Reichle & De-Massari's technology and product developments include:
- series production of the Cat. 6 augmented (Cat. 6A) connection module for Ethernet networks with RJ45 connectors. R&M used to have a sales partnership with IBM as part of the development of RJ45 connection modules for twisted-pair copper cabling.
- a Cat. 8.1 cabling system according to ISO/IEC 11801 for the fastest data transmission over twisted pair copper cables in local data networks (40 Gigabit Ethernet).
- a high-density fiber optic distributor with up to 120 ports per height unit in a 19 rack (Netscale) and a fiber-optic distributor rack for up to 5376 plug connections (Prime).
- a field-terminable fiber-optic connector (FO Field).
- a connector housing with bayonet lock for fiber-optic network connections in weather-affected and harsh environments such as mobile radio and 5G antennas, mining, and industrial plants (HEC).
- a re-sealable dome closure with gel cold sealing for the underground fiber-optic distribution in public telecommunication networks as for nationwide broadband expansion (SYNO).
- a hardware and software system for management of data network and data center infrastructures (inteliPhy).
- a cabling system for Single Pair Ethernet (SPE) with connection modules, patch cables and installation cables in accordance with IEC 63171-1.
- A fibre optic cabling system for connecting the Remote Radio Heads of 5G mobile radio antennas and the antenna sites with fibre optic networks, called Fibre to the Antenna (FTTA)
- Software for planning, documentation, and management of data centers (inteliPhy).

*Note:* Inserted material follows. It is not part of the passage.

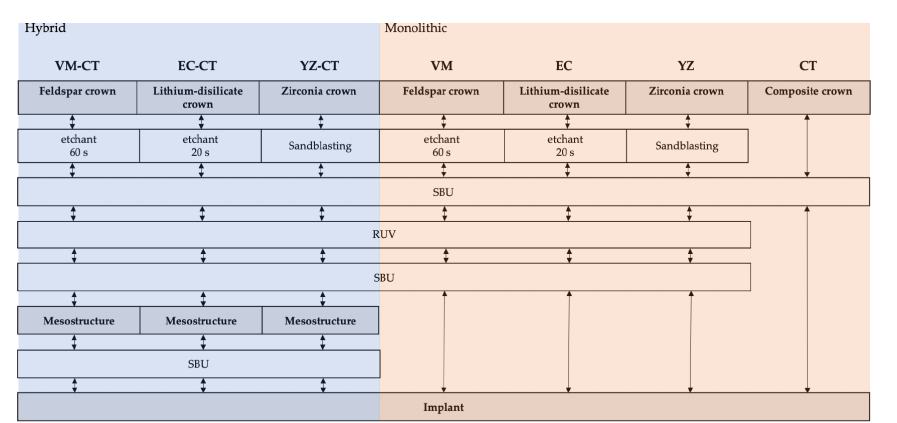
Figure 2. Test matrix describing the cementation procedure of mesostructures on implants and su- prastructures on mesostructures (Hybrid), as well as the cementation of monolithic crowns on im- plants (Monolithic).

The company was involved in technological developments, for example:

- sensors for automated infrastructure management (AIM) and data center infrastructure management (DCIM for the centralized, digitized monitoring of cables, ports, and connectors.
- push-pull mechanism for the axial, rear side operation of tightly packed connectors (quick release, QR).
- insulation displacement connection, IDC.
- foil technology for a non-continuous shielding of twisted-pair copper cables; whereby shielding is achieved with short shield patterns insulated from each other (wave reduction patterns, WARP).

== Sustainability ==
Since 2010, R&M has published an annual sustainability report. This provides information about the company's measures in accordance with its own sustainability strategy, the UN's 17 Sustainable Development Goals (SDGs), and the ten principles of the UN Global Compact. In 2024, sustainability rating agency EcoVadis awarded R&M the gold medal for its progress in sustainability.